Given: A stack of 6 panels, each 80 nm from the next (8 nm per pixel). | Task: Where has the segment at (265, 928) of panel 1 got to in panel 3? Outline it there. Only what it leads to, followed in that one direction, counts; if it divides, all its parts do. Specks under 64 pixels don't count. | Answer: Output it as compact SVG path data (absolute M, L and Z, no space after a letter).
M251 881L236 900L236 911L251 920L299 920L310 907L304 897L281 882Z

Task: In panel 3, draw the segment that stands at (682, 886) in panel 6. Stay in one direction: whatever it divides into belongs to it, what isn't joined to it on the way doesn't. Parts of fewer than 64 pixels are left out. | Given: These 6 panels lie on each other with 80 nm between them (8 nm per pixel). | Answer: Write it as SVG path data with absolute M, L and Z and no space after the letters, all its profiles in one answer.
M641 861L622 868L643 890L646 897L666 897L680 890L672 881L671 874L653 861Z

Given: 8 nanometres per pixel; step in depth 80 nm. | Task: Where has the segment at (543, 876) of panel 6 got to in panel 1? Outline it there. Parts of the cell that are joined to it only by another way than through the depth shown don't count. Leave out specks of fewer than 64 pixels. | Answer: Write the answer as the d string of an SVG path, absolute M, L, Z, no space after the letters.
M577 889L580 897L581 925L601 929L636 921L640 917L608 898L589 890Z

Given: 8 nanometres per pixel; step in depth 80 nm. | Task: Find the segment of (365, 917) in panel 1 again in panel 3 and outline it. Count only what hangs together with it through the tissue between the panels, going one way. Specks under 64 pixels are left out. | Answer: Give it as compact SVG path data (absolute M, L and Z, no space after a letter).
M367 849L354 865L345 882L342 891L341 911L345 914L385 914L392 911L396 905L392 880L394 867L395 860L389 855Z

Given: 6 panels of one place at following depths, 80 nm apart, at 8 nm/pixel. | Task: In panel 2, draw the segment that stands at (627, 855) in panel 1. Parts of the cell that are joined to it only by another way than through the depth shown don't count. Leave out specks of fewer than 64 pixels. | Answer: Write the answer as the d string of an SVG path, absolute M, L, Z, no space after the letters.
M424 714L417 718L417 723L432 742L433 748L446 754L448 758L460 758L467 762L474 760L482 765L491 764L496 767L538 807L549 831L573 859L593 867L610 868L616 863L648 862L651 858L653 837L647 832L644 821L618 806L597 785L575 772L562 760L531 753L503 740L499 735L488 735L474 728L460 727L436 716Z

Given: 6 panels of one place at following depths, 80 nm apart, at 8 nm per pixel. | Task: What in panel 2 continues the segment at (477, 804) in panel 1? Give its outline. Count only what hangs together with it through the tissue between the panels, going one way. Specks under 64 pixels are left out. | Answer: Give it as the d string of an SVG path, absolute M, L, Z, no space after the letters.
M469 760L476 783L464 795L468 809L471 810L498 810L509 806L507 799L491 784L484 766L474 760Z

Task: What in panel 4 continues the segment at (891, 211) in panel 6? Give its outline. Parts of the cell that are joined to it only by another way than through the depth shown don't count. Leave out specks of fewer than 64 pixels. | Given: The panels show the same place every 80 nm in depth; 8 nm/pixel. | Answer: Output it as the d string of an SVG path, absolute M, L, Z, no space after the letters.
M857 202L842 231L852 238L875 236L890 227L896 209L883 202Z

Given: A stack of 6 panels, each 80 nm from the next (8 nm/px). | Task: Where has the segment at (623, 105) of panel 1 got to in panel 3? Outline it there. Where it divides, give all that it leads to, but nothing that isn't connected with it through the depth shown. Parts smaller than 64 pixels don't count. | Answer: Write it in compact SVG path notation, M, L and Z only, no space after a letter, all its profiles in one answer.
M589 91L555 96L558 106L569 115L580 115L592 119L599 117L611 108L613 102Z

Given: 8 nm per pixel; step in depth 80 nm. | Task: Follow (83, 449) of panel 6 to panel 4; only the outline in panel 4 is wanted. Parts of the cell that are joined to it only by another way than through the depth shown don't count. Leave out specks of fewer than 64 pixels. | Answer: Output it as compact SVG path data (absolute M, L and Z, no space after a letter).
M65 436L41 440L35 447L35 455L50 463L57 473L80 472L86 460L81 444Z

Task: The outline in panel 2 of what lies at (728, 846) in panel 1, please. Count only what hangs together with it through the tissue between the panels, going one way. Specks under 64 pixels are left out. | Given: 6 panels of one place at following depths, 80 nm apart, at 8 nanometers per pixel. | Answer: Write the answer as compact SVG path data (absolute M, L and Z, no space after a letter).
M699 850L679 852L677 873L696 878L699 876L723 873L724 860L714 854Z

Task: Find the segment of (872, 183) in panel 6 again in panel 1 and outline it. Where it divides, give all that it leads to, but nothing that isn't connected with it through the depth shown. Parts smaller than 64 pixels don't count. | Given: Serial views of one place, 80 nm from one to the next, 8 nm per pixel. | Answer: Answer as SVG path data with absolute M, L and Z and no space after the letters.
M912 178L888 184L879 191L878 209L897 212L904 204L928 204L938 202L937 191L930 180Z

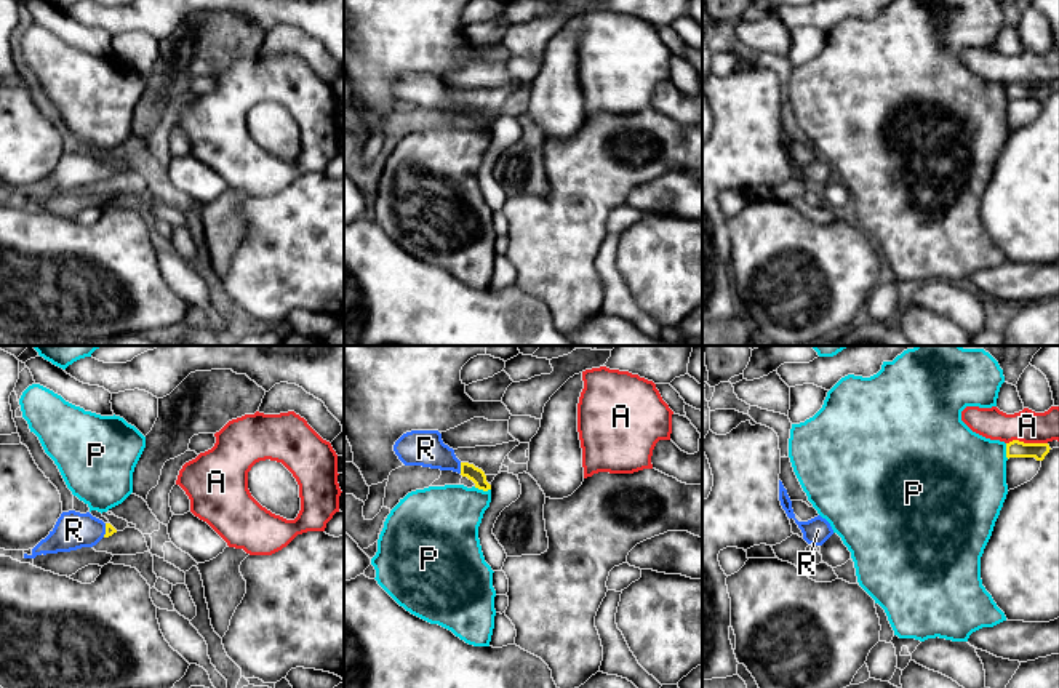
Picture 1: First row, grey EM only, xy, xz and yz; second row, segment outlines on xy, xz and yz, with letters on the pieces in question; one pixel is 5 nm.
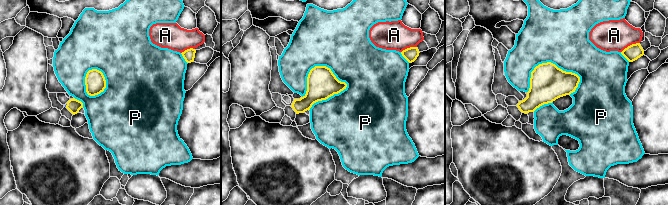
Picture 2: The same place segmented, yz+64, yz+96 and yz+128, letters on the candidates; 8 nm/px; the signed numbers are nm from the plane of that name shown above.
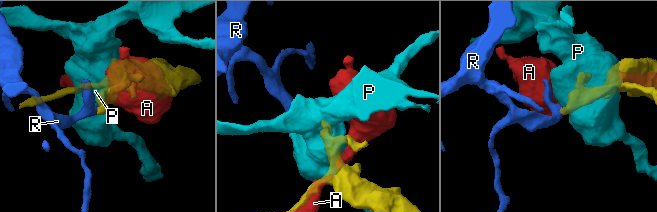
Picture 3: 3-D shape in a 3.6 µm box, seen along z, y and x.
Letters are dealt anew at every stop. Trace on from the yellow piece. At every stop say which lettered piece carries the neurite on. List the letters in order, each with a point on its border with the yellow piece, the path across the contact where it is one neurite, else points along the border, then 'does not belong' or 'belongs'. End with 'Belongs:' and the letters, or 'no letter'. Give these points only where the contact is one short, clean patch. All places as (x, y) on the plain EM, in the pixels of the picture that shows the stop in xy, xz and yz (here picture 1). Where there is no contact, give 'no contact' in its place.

» WORK INSTRUCTION: Reproduce the full material exactly, excluding the pictures.

» EXERCISE RESPONSE:
Given: A stack of 6 panels, each 80 nm from the next (8 nm per pixel). | Task: Where has the segment at (265, 928) of panel 1 got to in panel 3? Outline it there. Only what it leads to, followed in that one direction, counts; if it divides, all its parts do. Specks under 64 pixels don't count. | Answer: Output it as compact SVG path data (absolute M, L and Z, no space after a letter).
M251 881L236 900L236 911L251 920L299 920L310 907L304 897L281 882Z

Task: In panel 3, draw the segment that stands at (682, 886) in panel 6. Stay in one direction: whatever it divides into belongs to it, what isn't joined to it on the way doesn't. Parts of fewer than 64 pixels are left out. | Given: These 6 panels lie on each other with 80 nm between them (8 nm per pixel). | Answer: Write it as SVG path data with absolute M, L and Z and no space after the letters, all its profiles in one answer.
M641 861L622 868L643 890L646 897L666 897L680 890L672 881L671 874L653 861Z

Given: 8 nanometres per pixel; step in depth 80 nm. | Task: Where has the segment at (543, 876) of panel 6 got to in panel 1? Outline it there. Parts of the cell that are joined to it only by another way than through the depth shown don't count. Leave out specks of fewer than 64 pixels. | Answer: Write the answer as the d string of an SVG path, absolute M, L, Z, no space after the letters.
M577 889L580 897L581 925L601 929L636 921L640 917L608 898L589 890Z

Given: 8 nanometres per pixel; step in depth 80 nm. | Task: Find the segment of (365, 917) in panel 1 again in panel 3 and outline it. Count only what hangs together with it through the tissue between the panels, going one way. Specks under 64 pixels are left out. | Answer: Give it as compact SVG path data (absolute M, L and Z, no space after a letter).
M367 849L354 865L345 882L342 891L341 911L345 914L385 914L392 911L396 905L392 880L394 867L395 860L389 855Z

Given: 6 panels of one place at following depths, 80 nm apart, at 8 nm/pixel. | Task: In panel 2, draw the segment that stands at (627, 855) in panel 1. Parts of the cell that are joined to it only by another way than through the depth shown don't count. Leave out specks of fewer than 64 pixels. | Answer: Write the answer as the d string of an SVG path, absolute M, L, Z, no space after the letters.
M424 714L417 718L417 723L432 742L433 748L446 754L448 758L460 758L467 762L474 760L482 765L491 764L496 767L538 807L549 831L573 859L593 867L610 868L616 863L648 862L651 858L653 837L647 832L644 821L618 806L597 785L575 772L562 760L531 753L503 740L499 735L488 735L474 728L460 727L436 716Z

Given: 6 panels of one place at following depths, 80 nm apart, at 8 nm per pixel. | Task: What in panel 2 continues the segment at (477, 804) in panel 1? Give its outline. Count only what hangs together with it through the tissue between the panels, going one way. Specks under 64 pixels are left out. | Answer: Give it as the d string of an SVG path, absolute M, L, Z, no space after the letters.
M469 760L476 783L464 795L468 809L471 810L498 810L509 806L507 799L491 784L484 766L474 760Z

Task: What in panel 4 continues the segment at (891, 211) in panel 6? Give its outline. Parts of the cell that are joined to it only by another way than through the depth shown don't count. Leave out specks of fewer than 64 pixels. | Given: The panels show the same place every 80 nm in depth; 8 nm/pixel. | Answer: Output it as the d string of an SVG path, absolute M, L, Z, no space after the letters.
M857 202L842 231L852 238L875 236L890 227L896 209L883 202Z

Given: A stack of 6 panels, each 80 nm from the next (8 nm/px). | Task: Where has the segment at (623, 105) of panel 1 got to in panel 3? Outline it there. Where it divides, give all that it leads to, but nothing that isn't connected with it through the depth shown. Parts smaller than 64 pixels don't count. | Answer: Write it in compact SVG path notation, M, L and Z only, no space after a letter, all its profiles in one answer.
M589 91L555 96L558 106L569 115L580 115L592 119L599 117L611 108L613 102Z

Given: 8 nm per pixel; step in depth 80 nm. | Task: Follow (83, 449) of panel 6 to panel 4; only the outline in panel 4 is wanted. Parts of the cell that are joined to it only by another way than through the depth shown don't count. Leave out specks of fewer than 64 pixels. | Answer: Output it as compact SVG path data (absolute M, L and Z, no space after a letter).
M65 436L41 440L35 447L35 455L50 463L57 473L80 472L86 460L81 444Z

Task: The outline in panel 2 of what lies at (728, 846) in panel 1, please. Count only what hangs together with it through the tissue between the panels, going one way. Specks under 64 pixels are left out. | Given: 6 panels of one place at following depths, 80 nm apart, at 8 nanometers per pixel. | Answer: Write the answer as compact SVG path data (absolute M, L and Z, no space after a letter).
M699 850L679 852L677 873L696 878L699 876L723 873L724 860L714 854Z

Task: Find the segment of (872, 183) in panel 6 again in panel 1 and outline it. Where it divides, give all that it leads to, but nothing that isn't connected with it through the depth shown. Parts smaller than 64 pixels don't count. | Given: Serial views of one place, 80 nm from one to the next, 8 nm per pixel. | Answer: Answer as SVG path data with absolute M, L and Z and no space after the letters.
M912 178L888 184L879 191L878 209L897 212L904 204L928 204L938 202L937 191L930 180Z

Picture 1: First row, grey EM only, xy, xz and yz; second row, segment outlines on xy, xz and yz, with letters on the pieces in question; one pixel is 5 nm.
Picture 2: The same place segmented, yz+64, yz+96 and yz+128, letters on the candidates; 8 nm/px; the signed numbers are nm from the plane of that name shown above.
Picture 3: 3-D shape in a 3.6 µm box, seen along z, y and x.
Letters are dealt anew at every stop. Trace on from the yellow piece. At every stop say which lettered piece carries the neurite on. List the letters in order, each with a point on its border with the yellow piece, the path across the contact where it is one neurite, else points along the border, then 'does not belong' or 'belongs'. End with 'Belongs:' and the letters, or 'no letter'. Give these points only where the contact is one short, clean patch. All places as (x, y) on the plain EM, in the pixels of the picture that shows the stop in xy, xz and yz (here picture 1). Where there is no contact, give 'no contact' in its place.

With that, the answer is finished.